Le Phare de Québec : la mise en lumière d’un manque de vision
J’ai une opinion mitigée sur l’apparence du Phare de Québec, cet édifice de 65 étages qui devrait pousser d’ici quelques années à l’entrée de la ville si tout se déroule comme prévu. D’un côté, ce projet privé me semble plus soigné que les banales tours que l’on a vu se construire dans plusieurs secteurs de la ville ces dernières années. De l’autre, il ne me semble pas tout à fait être à la hauteur (sans jeu de mots) de la visibilité dont il profitera.Quant à moi, le véritable problème avec le projet Phare de Québec n’est pas tant son esthétisme discutable ou même son gabarit, mais plutôt le fait qu’il démontre encore une fois le manque de transparence et de vision de certains de nos élus municipaux en ce qui a trait au développement urbain. Comme plusieurs autres projets qui ont défrayé les manchettes ces dernières années — l’amphithéâtre, le tramway, les écoquartiers, la place Jacques-Cartier, pour ne nommer que ceux-là — celui du Phare m’apparaît davantage comme une fâcheuse tendance à succomber au spectaculaire et au « bling-bling » plutôt que de patiemment élaborer les connaissances et le consensus nécessaire à la réussite des projets de développement urbain.Le plus dérangeant dans toute cette histoire est que le secteur du plateau de Sainte-Foy a récemment fait l’objet d’un important exercice de planification que l’on appelle un programme particulier d’urbanisme, ou PPU dans le jargon des urbanistes.
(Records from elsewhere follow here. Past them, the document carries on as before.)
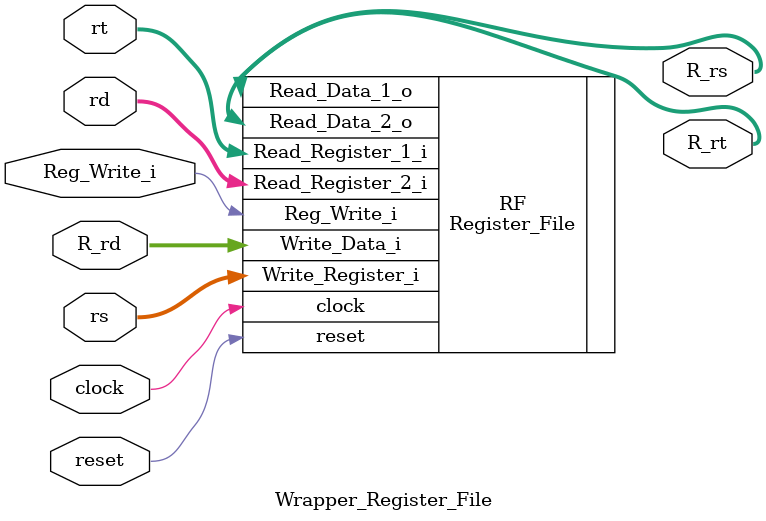
<source format=v>
/*
* Description:
*	Wrapper Register File
* Author:
*	Ing. Luis Eduardo Almonte De Luna
* Date:
*	23/11/2021
*/
module Wrapper_Register_File
#(
	parameter WIDTH = 32

)

(
	input clock,
	input reset,
	input Reg_Write_i,
	input [4:0] rs, //rs
	input [4:0] rt, //rt
	input [4:0] rd, //rd
	input [WIDTH-1:0] R_rd, //R[rd]
	
	output [WIDTH-1:0] R_rs, //R[rs]
	output [WIDTH-1:0] R_rt //R[rt]
);

Register_File RF (.Write_Register_i(rs), .Read_Register_1_i(rt), .Read_Register_2_i(rd),
						.Write_Data_i(R_rd), .clock(clock), .reset(reset), .Reg_Write_i(Reg_Write_i), 
						.Read_Data_1_o(R_rs), .Read_Data_2_o(R_rt));
						
endmodule

</source>
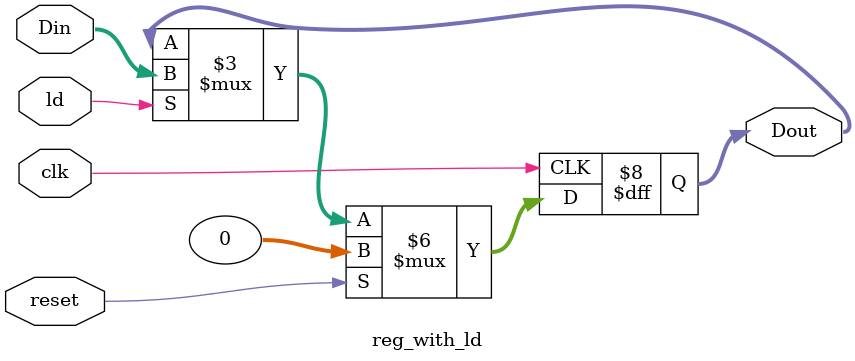
<source format=v>
`timescale 1ns / 1ps
module reg_with_ld(clk, reset, ld, Din, Dout);
	input clk, reset; 
	input  ld;
	input [31:0] Din;
	output reg [31:0] Dout;
	
	//behavioral section for writing to the register
	always @(posedge clk) begin
	
		if (reset)//check for reset
		
			Dout<=32'b0;
			
		else begin
		
			if (ld)
			
				Dout <= Din;

         else 
			Dout<= Dout;		

       end	

  end		 

endmodule


</source>
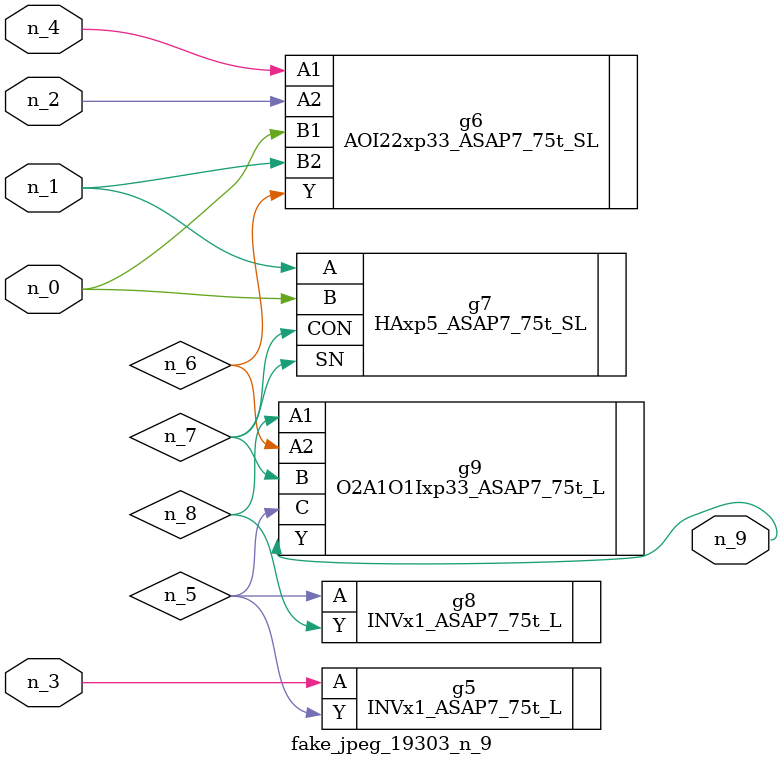
<source format=v>
module fake_jpeg_19303_n_9 (n_3, n_2, n_1, n_0, n_4, n_9);

input n_3;
input n_2;
input n_1;
input n_0;
input n_4;

output n_9;

wire n_8;
wire n_6;
wire n_5;
wire n_7;

INVx1_ASAP7_75t_L g5 ( 
.A(n_3),
.Y(n_5)
);

AOI22xp33_ASAP7_75t_SL g6 ( 
.A1(n_4),
.A2(n_2),
.B1(n_0),
.B2(n_1),
.Y(n_6)
);

HAxp5_ASAP7_75t_SL g7 ( 
.A(n_1),
.B(n_0),
.CON(n_7),
.SN(n_7)
);

INVx1_ASAP7_75t_L g8 ( 
.A(n_5),
.Y(n_8)
);

O2A1O1Ixp33_ASAP7_75t_L g9 ( 
.A1(n_8),
.A2(n_6),
.B(n_7),
.C(n_5),
.Y(n_9)
);


endmodule
</source>
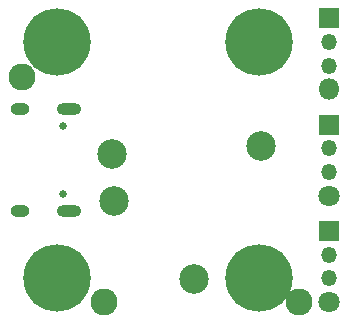
<source format=gbr>
%TF.GenerationSoftware,KiCad,Pcbnew,8.0.3*%
%TF.CreationDate,2024-07-08T02:18:10-04:00*%
%TF.ProjectId,USB-C-3-way-splitter-V4,5553422d-432d-4332-9d77-61792d73706c,rev?*%
%TF.SameCoordinates,Original*%
%TF.FileFunction,Soldermask,Bot*%
%TF.FilePolarity,Negative*%
%FSLAX46Y46*%
G04 Gerber Fmt 4.6, Leading zero omitted, Abs format (unit mm)*
G04 Created by KiCad (PCBNEW 8.0.3) date 2024-07-08 02:18:10*
%MOMM*%
%LPD*%
G01*
G04 APERTURE LIST*
%ADD10C,5.700000*%
%ADD11R,1.800000X1.800000*%
%ADD12O,1.350000X1.350000*%
%ADD13C,1.800000*%
%ADD14O,1.800000X1.800000*%
%ADD15C,2.286000*%
%ADD16C,0.650000*%
%ADD17O,2.100000X1.000000*%
%ADD18O,1.600000X1.000000*%
%ADD19C,2.500000*%
G04 APERTURE END LIST*
D10*
%TO.C,H4*%
X20100000Y-10000000D03*
%TD*%
D11*
%TO.C,J3*%
X26000000Y3000000D03*
D12*
X26000000Y1000000D03*
X26000000Y-1000000D03*
D13*
X26000000Y-3000000D03*
%TD*%
D10*
%TO.C,H2*%
X3000000Y-10000000D03*
%TD*%
D11*
%TO.C,J2*%
X26000000Y12000000D03*
D12*
X26000000Y10000000D03*
X26000000Y8000000D03*
D14*
X26000000Y6000000D03*
%TD*%
D15*
%TO.C,H7*%
X23500000Y-12000000D03*
%TD*%
%TO.C,H6*%
X7000000Y-12000000D03*
%TD*%
D10*
%TO.C,H1*%
X3000000Y10000000D03*
%TD*%
D16*
%TO.C,J1*%
X3500000Y2890000D03*
X3500000Y-2890000D03*
D17*
X4030000Y4320000D03*
D18*
X-150000Y4320000D03*
D17*
X4030000Y-4320000D03*
D18*
X-150000Y-4320000D03*
%TD*%
D10*
%TO.C,H3*%
X20100000Y10000000D03*
%TD*%
D11*
%TO.C,J4*%
X26000000Y-6000000D03*
D12*
X26000000Y-8000000D03*
X26000000Y-10000000D03*
D13*
X26000000Y-12000000D03*
%TD*%
D15*
%TO.C,H5*%
X0Y7000000D03*
%TD*%
D19*
%TO.C,TP4*%
X14550000Y-10050000D03*
%TD*%
%TO.C,TP2*%
X7800000Y-3500000D03*
%TD*%
%TO.C,TP3*%
X20250000Y1150000D03*
%TD*%
%TO.C,TP1*%
X7600000Y500000D03*
%TD*%
M02*

</source>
Même s’il a été décrié par certains des participants et observateurs, cet exercice a néanmoins eu le mérite de dégager une vision de développement cohérente du secteur pour les prochaines décennies afin d’en faire : « un centre urbain dense, mixte, habité et vivant où la qualité de vie prédomine » (Source: PPU Plateau centre de Sainte-Foy).Or, l’un des premiers gestes de nos élus est d’endosser un projet qui va à l’encontre de la règlementation découlant du PPU. C’est un bien mauvais signal à envoyer, d’autant plus que plusieurs autres PPU ont été récemment adoptés ou sont présentement en cours d’élaboration (Saint-Roch Sud, Sillery, boulevard Sainte-Anne).
Juste sous notre nez
Cette tendance à privilégier le spectaculaire est d’autant plus étonnante que ce qui est probablement le meilleur exemple de revitalisation urbaine réussie au Québec est ici, dans notre ville : celui du quartier Saint-Roch. Deux approches opposées ont justement été tentées pour redonner à ce quartier le rôle de centre-ville qui avait été le sien pendant près d’un siècle avec des résultats complètement différents.Les années 1970 et 1980 furent en effet le règne de « l’urbanisme héroïque », avec notamment la construction de la bibliothèque Gabrielle-Roy, le bétonnage de la rivière Saint-Charles, le recouvrement de la rue Saint-Joseph pour en faire un mail et le projet abandonné de construire un immense centre commercial sur la place Saint-Roch… Les résultats, mitigés, n’ont pas été à la hauteur des efforts déployés. À partir des années 1990, une deuxième approche est tentée par la Ville, beaucoup plus douce. La construction du parc Saint-Roch donne alors le signal d’envoi à un processus qui misera d’abord et avant tout sur la participation de plusieurs dizaines d’acteurs institutionnels, privés et gouvernementaux au développement graduel du quartier en se basant sur une vision commune. On en connaît aujourd’hui les résultats surtout positifs.Le cas du quartier Saint-Roch démontre que le développement urbain ne se fait pas en succombant à la saveur du jour et en ignorant les avis des professionnels, mais plutôt en poursuivant patiemment une vision de développement. Il est dommage que le projet « emblématique » du Phare de Québec vienne surtout mettre en lumière le retour à un certain âge des ténèbres en matière de développement urbain à Québec.